If you play, there is only one sort of move, and that move is that on each move you play such that the other player wins.

Probably one of the most counter-intuitive games on the planet, the notion of win-win hardly seems like a game at all, certainly not one of triumph. One might say from the outset, “Well you win”, but it is in the process of actually getting there that you win.

Coherent Cooperative Games are equally applicable to law, war, politics, legislation, issue-resolution, building peace and harmony as they are to logic and games. In fact, Coherent Cooperative Games, as I define them, position all of logic within a game, with the intention/intension of coherent cooperation with the rules of a Coherent Cooperative Game.

Disagreements are not excluded from the definition of Coherent Cooperative Games, and can form a formative part of a larger (arrived at) Coherent Cooperative Game. The broader definition (outside the boardgame at this stage) allows for and accepts those who do not play a CCG or who digress from the rules, called a Differential Interpretation Game, and these are dealt with by way of the sanction and punishment that comes with digression from a CCG. With genuine desire for resolution and making sure the other player wins, active participation within a CCG provided a framework for emotional and pragmatic rewards.

In essence, what a Coherent Cooperative Game boils down to is being a good sport, and actively engaging within the process of solving a problem. The learning that comes within playing a Coherent Cooperative Game can be very rewarding and provide insight into the strategies employed by your fellow player to effectively be there for you, in as much as they learn from you being there for them.

Turning Coherent Cooperative Games into a board game makes all the sense in the world. Without being altruistic, Coherent Cooperative Games provide the language and framework for peace where it might not otherwise exist. More importantly CCGs provide a mechanism to learn from each other as to how others get to the finish-line, the Victory circle at the centre of the game.

The benefits of playing Coherent Cooperative Games

Before we dive into the basic strategy of the board game, let us first look at how Coherent Cooperative Games can benefit you.

The psychological impact of playing a Coherent Cooperative Game (CCG) is distinct from traditional competitive or purely cooperative games because of the balance between cooperation and individual decision-making. Here are some key psychological elements that CCGs are employed to effect:

1. Change of Mindset — Enforced Cognitive Dissonance:

  • Players may experience internal conflict between helping the other player and their ingrained desire to win. In most games, the focus is on individual success, so players might struggle to shift their mindset to prioritize someone else’s victory.
  • This tension creates moments where players must reconcile their instinct to advance their own position with the broader goal of making the other player win.

2. Empathy and Perspective-Taking:

  • The game encourages players to engage in empathy by constantly thinking about what is best for the other player. This requires perspective-taking, where one must predict how certain moves could impact the other player’s success.

# Information supplied
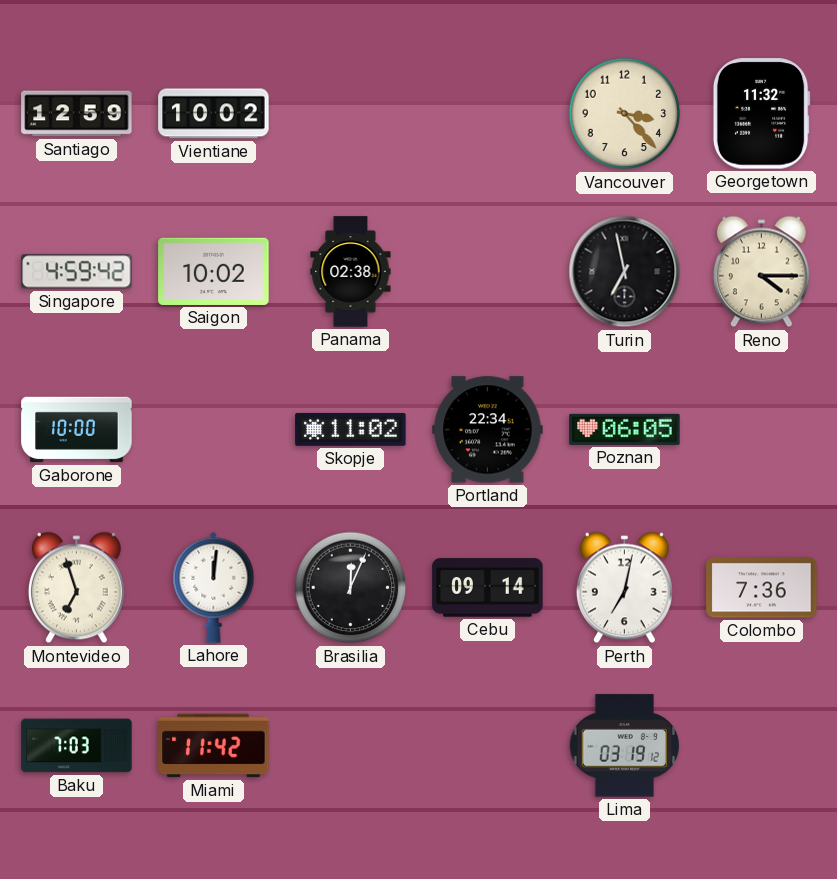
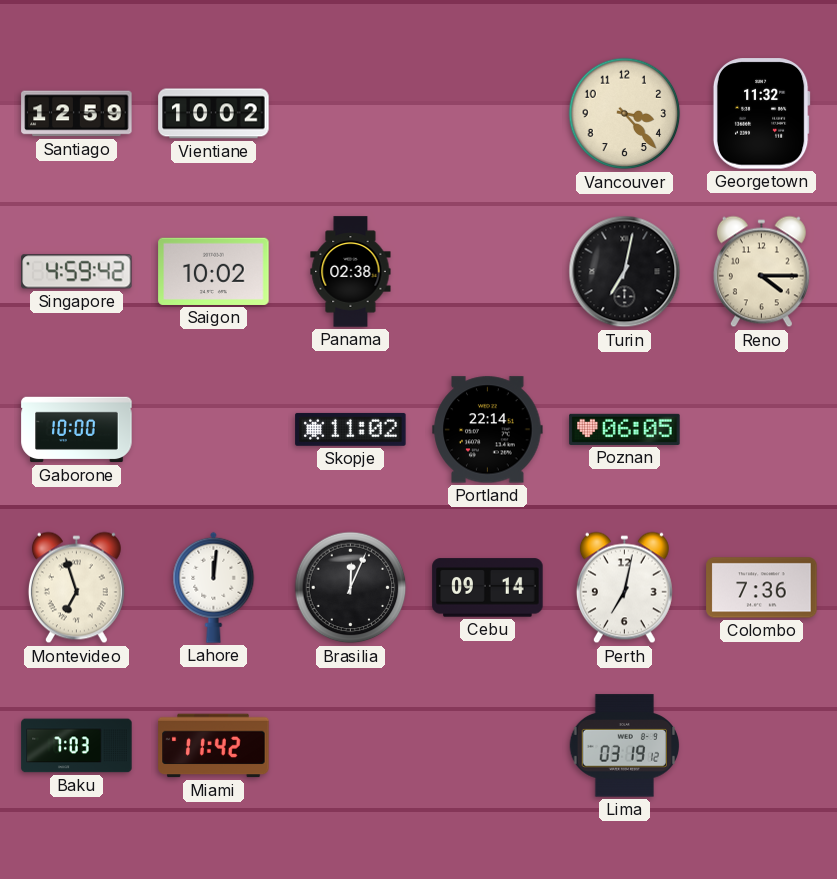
Turin: 6:58 -> 7:02
Portland: 22:34 -> 22:14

# Set task A
In the text on Coherent Cooperative Games, what name is given to the game of those who do not play a CCG or who digress from its rules?
# Set task B
For each statement below, say yes or no according to the text on Coherent Cooperative Games, and quote the words of the text that decide it: (i) Disagreements are excluded from the definition of Coherent Cooperative Games. (ii) The Victory circle is at the centre of the game. (iii) Coherent Cooperative Games apply only to logic and games.

# Exercise output A
A Differential Interpretation Game.

# Exercise output B
(i) No: "Disagreements are not excluded from the definition of Coherent Cooperative Games"
(ii) Yes: "the finish-line, the Victory circle at the centre of the game"
(iii) No: "equally applicable to law, war, politics, legislation, issue-resolution, building peace and harmony as they are to logic and games"